* What the task requires *
Return the data exactly, with all pictures removed.

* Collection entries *
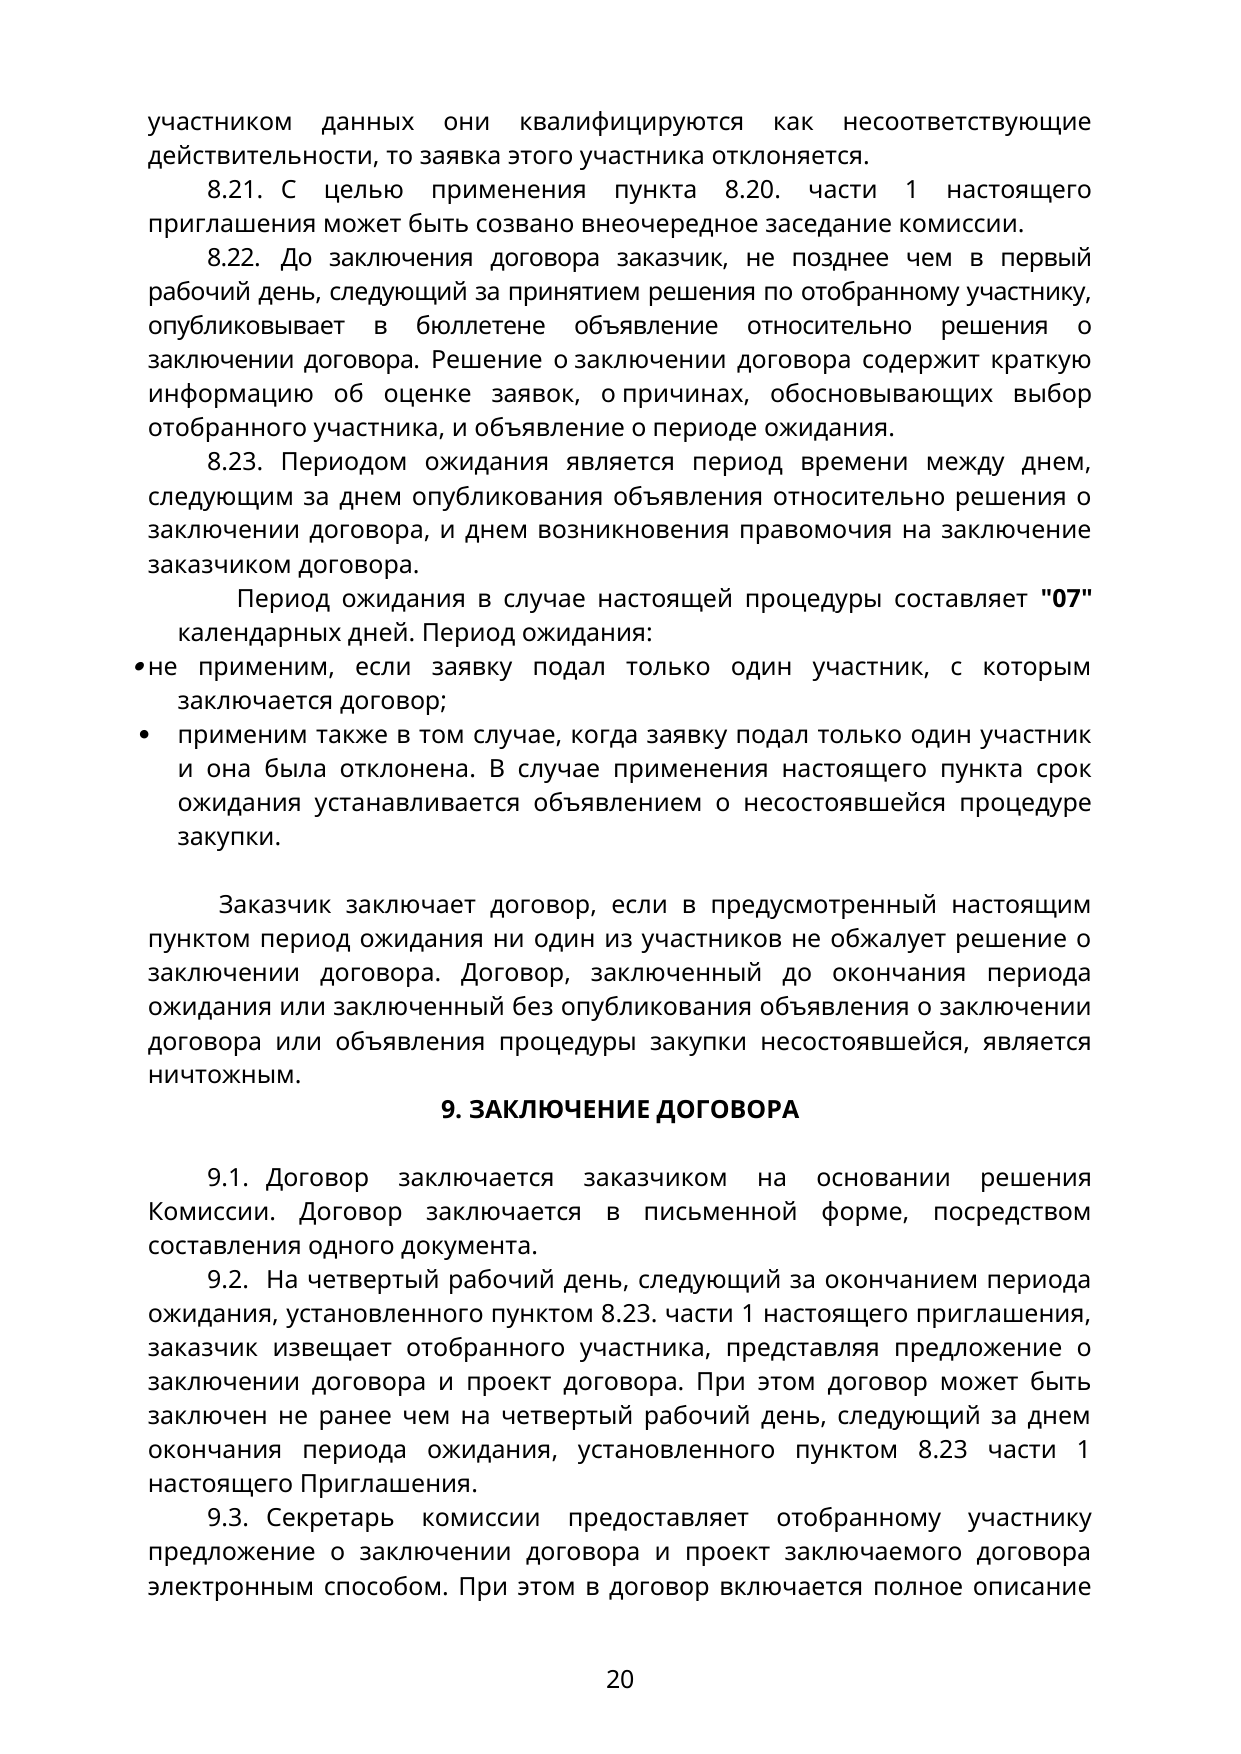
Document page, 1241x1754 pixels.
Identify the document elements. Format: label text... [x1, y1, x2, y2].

text 8.22. До заключения договора заказчик, не позднее чем в первый рабочий день, следующий за принятием решения по отобранному участнику, опубликовывает в бюллетене объявление относительно решения о заключении договора. Решение о заключении договора содержит краткую информацию об оценке заявок, о причинах, обосновывающих выбор отобранного участника, и объявление о периоде ожидания. [148, 240, 1092, 444]
text 9.1. Договор заключается заказчиком на основании решения Комиссии. Договор заключается в письменной форме, посредством составления одного документа. [148, 1159, 1092, 1262]
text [148, 1500, 1092, 1602]
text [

* Exercise answer *
Document page, 1241x1754 pixels.
Identify the document elements. Format: label text... [x1, y1, x2, y2].

text 8.22. До заключения договора заказчик, не позднее чем в первый рабочий день, следующий за принятием решения по отобранному участнику, опубликовывает в бюллетене объявление относительно решения о заключении договора. Решение о заключении договора содержит краткую информацию об оценке заявок, о причинах, обосновывающих выбор отобранного участника, и объявление о периоде ожидания. [148, 240, 1092, 444]
text 9.1. Договор заключается заказчиком на основании решения Комиссии. Договор заключается в письменной форме, посредством составления одного документа. [148, 1159, 1092, 1262]
text [148, 1500, 1092, 1602]
text [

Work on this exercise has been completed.